Required work: Only the line with "第22期GSカルテックス杯プロ棋戦決勝五番勝負第5局 | Kim" and the lines after it, to the end of the data, should appear in the answer, each reproduced exactly.

Records from a dataset:
-- Opening Marker --

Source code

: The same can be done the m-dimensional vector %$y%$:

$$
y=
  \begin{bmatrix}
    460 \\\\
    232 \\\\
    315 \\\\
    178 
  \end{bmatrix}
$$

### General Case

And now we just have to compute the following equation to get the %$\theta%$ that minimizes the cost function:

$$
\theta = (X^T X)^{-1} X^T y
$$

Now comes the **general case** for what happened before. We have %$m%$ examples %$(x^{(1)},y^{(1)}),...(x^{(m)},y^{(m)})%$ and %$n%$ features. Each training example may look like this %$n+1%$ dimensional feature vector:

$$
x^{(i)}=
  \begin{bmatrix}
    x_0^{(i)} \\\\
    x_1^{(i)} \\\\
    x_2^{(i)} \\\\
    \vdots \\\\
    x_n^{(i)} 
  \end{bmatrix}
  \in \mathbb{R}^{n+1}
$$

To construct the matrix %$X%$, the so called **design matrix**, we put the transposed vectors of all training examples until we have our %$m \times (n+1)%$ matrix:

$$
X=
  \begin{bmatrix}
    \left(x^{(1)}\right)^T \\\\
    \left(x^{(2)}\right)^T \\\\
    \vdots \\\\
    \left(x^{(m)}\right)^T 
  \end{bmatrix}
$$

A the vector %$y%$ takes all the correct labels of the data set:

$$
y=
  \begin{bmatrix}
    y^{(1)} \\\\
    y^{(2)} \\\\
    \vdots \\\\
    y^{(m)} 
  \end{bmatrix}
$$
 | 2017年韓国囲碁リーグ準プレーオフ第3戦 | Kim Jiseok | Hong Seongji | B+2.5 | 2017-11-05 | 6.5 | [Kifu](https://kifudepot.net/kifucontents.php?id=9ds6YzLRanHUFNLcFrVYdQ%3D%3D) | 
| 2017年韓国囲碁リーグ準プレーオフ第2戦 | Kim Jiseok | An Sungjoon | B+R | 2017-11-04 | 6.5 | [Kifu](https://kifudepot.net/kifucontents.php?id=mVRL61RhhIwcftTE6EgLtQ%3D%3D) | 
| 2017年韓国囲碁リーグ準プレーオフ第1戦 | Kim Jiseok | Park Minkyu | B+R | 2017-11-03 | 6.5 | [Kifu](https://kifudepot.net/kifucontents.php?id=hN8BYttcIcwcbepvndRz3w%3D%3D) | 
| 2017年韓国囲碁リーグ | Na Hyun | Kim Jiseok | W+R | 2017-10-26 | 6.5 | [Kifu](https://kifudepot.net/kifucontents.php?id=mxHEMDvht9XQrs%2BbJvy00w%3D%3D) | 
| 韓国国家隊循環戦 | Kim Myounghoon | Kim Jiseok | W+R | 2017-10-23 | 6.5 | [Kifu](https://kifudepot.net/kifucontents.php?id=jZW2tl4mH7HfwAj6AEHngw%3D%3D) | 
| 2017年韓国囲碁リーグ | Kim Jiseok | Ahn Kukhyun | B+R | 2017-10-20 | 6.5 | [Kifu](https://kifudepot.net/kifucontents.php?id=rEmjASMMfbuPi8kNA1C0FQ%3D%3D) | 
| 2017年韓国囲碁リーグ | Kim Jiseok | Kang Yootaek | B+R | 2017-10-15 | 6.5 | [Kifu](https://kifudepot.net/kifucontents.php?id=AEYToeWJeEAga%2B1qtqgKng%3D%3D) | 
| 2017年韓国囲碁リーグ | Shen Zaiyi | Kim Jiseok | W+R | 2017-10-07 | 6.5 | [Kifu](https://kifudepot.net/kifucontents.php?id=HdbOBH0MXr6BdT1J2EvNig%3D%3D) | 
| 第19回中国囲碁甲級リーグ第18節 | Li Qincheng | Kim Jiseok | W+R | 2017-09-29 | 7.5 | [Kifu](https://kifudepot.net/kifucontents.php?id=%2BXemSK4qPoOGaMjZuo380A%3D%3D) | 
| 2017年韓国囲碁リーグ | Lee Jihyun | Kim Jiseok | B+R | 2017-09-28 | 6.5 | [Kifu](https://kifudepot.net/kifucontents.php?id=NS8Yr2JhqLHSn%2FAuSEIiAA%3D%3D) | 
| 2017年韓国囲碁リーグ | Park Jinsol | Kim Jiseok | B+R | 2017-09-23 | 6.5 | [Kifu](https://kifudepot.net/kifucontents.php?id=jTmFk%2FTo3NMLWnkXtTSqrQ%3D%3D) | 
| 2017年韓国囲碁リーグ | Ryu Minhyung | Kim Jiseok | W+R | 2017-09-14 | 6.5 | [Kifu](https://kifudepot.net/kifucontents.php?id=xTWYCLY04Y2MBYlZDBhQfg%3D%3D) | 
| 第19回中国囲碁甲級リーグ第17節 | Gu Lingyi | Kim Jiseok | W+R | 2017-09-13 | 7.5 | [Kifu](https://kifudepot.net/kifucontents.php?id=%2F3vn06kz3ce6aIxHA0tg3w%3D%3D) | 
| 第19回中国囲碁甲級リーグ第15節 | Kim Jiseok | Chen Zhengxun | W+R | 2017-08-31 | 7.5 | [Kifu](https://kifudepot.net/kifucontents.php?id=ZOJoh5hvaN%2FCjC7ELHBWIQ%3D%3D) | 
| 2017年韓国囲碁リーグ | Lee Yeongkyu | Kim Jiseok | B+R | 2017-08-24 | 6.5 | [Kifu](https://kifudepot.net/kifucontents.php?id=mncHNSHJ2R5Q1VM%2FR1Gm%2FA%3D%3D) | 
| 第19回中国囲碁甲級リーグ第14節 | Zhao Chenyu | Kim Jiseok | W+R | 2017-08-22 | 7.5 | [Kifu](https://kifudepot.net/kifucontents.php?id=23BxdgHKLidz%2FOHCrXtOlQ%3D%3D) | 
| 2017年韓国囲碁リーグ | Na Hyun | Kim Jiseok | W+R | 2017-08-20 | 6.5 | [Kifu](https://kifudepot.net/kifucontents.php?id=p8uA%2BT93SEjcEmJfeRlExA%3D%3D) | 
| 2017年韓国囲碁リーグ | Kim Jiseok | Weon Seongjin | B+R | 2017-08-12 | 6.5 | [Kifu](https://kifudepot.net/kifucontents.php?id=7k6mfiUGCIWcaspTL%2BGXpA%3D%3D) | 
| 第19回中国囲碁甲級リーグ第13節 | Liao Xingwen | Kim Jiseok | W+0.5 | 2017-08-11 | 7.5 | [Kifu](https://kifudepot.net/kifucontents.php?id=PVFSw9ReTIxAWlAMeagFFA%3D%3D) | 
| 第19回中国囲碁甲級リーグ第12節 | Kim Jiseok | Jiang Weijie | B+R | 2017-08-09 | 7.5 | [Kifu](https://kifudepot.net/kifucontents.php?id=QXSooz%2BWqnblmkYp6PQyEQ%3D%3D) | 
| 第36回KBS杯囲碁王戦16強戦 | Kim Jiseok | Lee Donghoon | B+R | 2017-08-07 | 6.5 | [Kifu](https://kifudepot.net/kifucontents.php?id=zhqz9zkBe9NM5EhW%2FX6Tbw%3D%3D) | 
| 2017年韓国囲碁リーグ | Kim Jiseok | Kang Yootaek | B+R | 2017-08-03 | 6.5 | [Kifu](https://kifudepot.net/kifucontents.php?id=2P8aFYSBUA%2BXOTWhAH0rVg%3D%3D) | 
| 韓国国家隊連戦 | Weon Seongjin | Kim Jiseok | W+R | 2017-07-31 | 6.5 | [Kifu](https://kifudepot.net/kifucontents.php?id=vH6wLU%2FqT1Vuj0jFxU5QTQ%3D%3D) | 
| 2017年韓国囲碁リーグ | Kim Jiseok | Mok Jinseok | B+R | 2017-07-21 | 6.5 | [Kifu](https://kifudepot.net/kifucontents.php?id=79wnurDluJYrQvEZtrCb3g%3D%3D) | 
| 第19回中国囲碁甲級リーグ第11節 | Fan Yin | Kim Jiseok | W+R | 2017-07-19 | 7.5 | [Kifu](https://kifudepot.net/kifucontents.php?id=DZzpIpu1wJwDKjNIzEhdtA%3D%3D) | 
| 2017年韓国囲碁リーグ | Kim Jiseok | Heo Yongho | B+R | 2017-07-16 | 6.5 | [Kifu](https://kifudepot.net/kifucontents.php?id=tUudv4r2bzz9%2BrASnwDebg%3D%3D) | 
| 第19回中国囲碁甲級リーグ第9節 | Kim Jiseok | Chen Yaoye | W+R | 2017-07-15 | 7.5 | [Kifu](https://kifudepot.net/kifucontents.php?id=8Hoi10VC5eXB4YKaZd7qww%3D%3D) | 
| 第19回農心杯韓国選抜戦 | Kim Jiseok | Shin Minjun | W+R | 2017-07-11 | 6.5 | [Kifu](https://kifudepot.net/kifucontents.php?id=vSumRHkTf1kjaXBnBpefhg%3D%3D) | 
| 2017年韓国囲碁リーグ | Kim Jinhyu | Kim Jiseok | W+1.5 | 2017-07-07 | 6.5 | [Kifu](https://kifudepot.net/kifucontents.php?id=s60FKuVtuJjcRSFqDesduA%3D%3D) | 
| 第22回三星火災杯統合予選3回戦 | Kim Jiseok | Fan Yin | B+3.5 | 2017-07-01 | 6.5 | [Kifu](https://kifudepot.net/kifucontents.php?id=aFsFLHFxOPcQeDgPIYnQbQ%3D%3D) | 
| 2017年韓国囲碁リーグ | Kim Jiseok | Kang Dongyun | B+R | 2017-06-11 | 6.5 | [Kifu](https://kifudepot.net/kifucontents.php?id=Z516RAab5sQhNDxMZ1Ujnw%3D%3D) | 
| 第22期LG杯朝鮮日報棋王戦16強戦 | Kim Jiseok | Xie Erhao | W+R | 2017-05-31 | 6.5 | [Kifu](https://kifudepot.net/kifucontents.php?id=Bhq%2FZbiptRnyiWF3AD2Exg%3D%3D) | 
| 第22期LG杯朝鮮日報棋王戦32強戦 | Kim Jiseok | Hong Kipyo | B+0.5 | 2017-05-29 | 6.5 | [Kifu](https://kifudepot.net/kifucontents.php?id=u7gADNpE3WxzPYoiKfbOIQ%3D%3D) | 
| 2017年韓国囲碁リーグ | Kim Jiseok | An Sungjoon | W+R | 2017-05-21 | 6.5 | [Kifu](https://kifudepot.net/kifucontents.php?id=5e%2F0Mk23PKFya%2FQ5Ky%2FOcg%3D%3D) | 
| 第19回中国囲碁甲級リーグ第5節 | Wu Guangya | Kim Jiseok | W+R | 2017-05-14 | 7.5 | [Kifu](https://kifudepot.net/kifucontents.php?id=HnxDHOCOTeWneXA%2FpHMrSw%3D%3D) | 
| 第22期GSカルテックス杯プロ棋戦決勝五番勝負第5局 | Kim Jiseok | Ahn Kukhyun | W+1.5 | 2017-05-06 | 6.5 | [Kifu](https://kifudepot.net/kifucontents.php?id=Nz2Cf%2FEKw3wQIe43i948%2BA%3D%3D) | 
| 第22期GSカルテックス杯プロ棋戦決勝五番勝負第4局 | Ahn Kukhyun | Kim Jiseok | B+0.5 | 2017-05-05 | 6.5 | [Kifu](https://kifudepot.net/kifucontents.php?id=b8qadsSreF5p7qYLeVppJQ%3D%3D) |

-- Closing Marker --

Task solution:
| 第22期GSカルテックス杯プロ棋戦決勝五番勝負第5局 | Kim Jiseok | Ahn Kukhyun | W+1.5 | 2017-05-06 | 6.5 | [Kifu](https://kifudepot.net/kifucontents.php?id=Nz2Cf%2FEKw3wQIe43i948%2BA%3D%3D) | 
| 第22期GSカルテックス杯プロ棋戦決勝五番勝負第4局 | Ahn Kukhyun | Kim Jiseok | B+0.5 | 2017-05-05 | 6.5 | [Kifu](https://kifudepot.net/kifucontents.php?id=b8qadsSreF5p7qYLeVppJQ%3D%3D) |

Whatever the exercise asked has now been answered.